Lisa - http://www.creativeemotion.com
pinkie, great writeup. i’ve forgotten most of my art history so i can’t really speak the language anymore, but you captured it quite succinctly.
@2 mc, those LYDM photos blew my freaking MIND. i just couldn’t leave the gallery. it is just as you said.
5: if you want, I’ll lend you the documentary about him, War Photographer. You can see some of those photos being shot as well as get an idea of what kind of man can confront such horror for so many years.
man, people are gonna be lined up around the block with my ringing endorsements.
They both sound very interesting. I’ll have to go check them out. Why won’t any of my comments on cVillain get posted?
Ok, I see we need a write up on James Nachtwey too. You wanna do it mc? It made me cry. It haunts parlie.
Nice job on this, thanks! I started to write a piece as well, but never finished…such is my life.
WItkin’s work is really challenging, but really worth it!
Ooh, WL, you gotta tell us more…
I know this is a longshot, but if anyone has any extra tickets to see Joel-Peter Witkin speak at the Paramount today, let me know because I have 2 friends who have planned for months to go see him but they did not get tickets because they didn’t realize it would sell out.
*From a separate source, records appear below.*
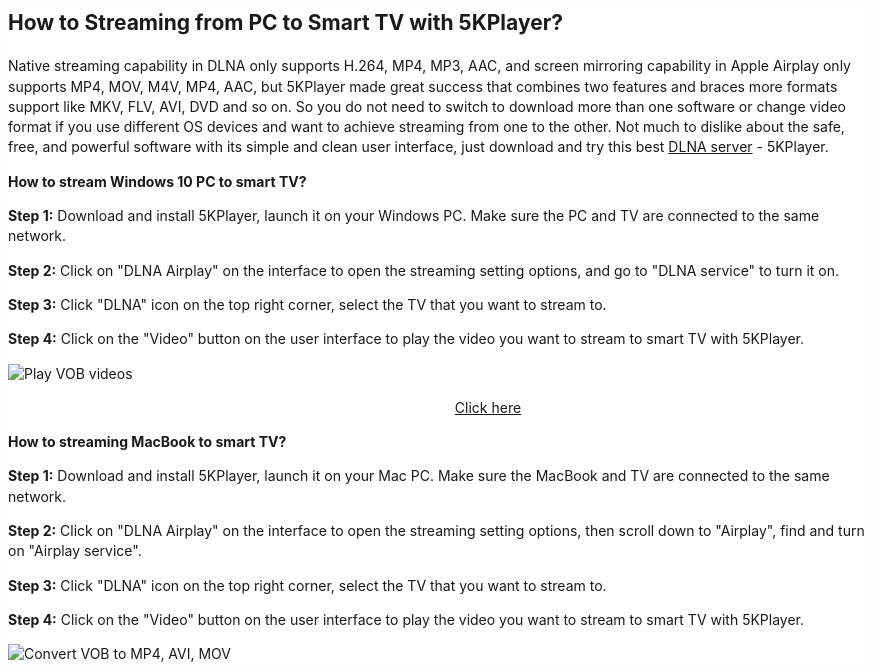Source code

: 
## How to Streaming from PC to Smart TV with 5KPlayer?

Native streaming capability in DLNA only supports H.264, MP4, MP3, AAC, and screen mirroring capability in Apple Airplay only supports MP4, MOV, M4V, MP4, AAC, but 5KPlayer made great success that combines two features and braces more formats support like MKV, FLV, AVI, DVD and so on. So you do not need to switch to download more than one software or change video format if you use different OS devices and want to achieve streaming from one to the other. Not much to dislike about the safe, free, and powerful software with its simple and clean user interface, just download and try this best [DLNA server](https://tools.techidaily.com/5kplayer/dlna/) \- 5KPlayer.

**How to stream Windows 10 PC to smart TV?**

**Step 1:** Download and install 5KPlayer, launch it on your Windows PC. Make sure the PC and TV are connected to the same network.

**Step 2:** Click on "DLNA Airplay" on the interface to open the streaming setting options, and go to "DLNA service" to turn it on.

**Step 3:**  Click "DLNA" icon on the top right corner, select the TV that you want to stream to.

**Step 4:**  Click on the "Video" button on the user interface to play the video you want to stream to smart TV with 5KPlayer.

![Play VOB videos](https://www.5kplayer.com/dlna/img/turn-on-dlna-server.jpg) 


<span id="1495277">
					<video width="1536" height="864" style="cursor:pointer"
           poster="//a.impactradius-go.com/display-clicktoplayimage/1495277.png"
           onclick="if(!this.playClicked){this.play();this.setAttribute('controls',true);this.playClicked=true;}">
	   <source src="//a.impactradius-go.com/display-ad/17189-1495277">
	   <img src="//a.impactradius-go.com/display-clicktoplayimage/1495277.png" style="border: none; height: 100%; width: 100%; object-fit: contain">
	</video>
	<div style="width:960px;text-align:center"><a href="javascript:window.open(decodeURIComponent('https%3A%2F%2Ffunwhole.sjv.io%2Fc%2F5597632%2F1495277%2F17189'), '_blank');void(0);">Click here</a></div>
</span>
<img height="0" width="0" src="https://imp.pxf.io/i/5597632/1495277/17189" style="position:absolute;visibility:hidden;" border="0" />


**How to streaming MacBook to smart TV?**

**Step 1:** Download and install 5KPlayer, launch it on your Mac PC. Make sure the MacBook and TV are connected to the same network.

**Step 2:** Click on "DLNA Airplay" on the interface to open the streaming setting options, then scroll down to "Airplay", find and turn on "Airplay service".

**Step 3:** Click "DLNA" icon on the top right corner, select the TV that you want to stream to.

**Step 4:** Click on the "Video" button on the user interface to play the video you want to stream to smart TV with 5KPlayer.

![Convert VOB to MP4, AVI, MOV](https://www.5kplayer.com/dlna/img/dlna-compliant-5kplayer.jpg)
tell them to just show up. Mary Ellen Mark supposedly sold out, too, but there were seats available and I know a few people who got in without pre-bought tickets.
Thanks for the advice, I figure since its at 4 pm on a weekday some people who bought festival passes might not be attending. I will just bring them along and hopefully we can all see him.
Any luck darkstar?
No tickets yet, I think we are just going to show up and hope to get in.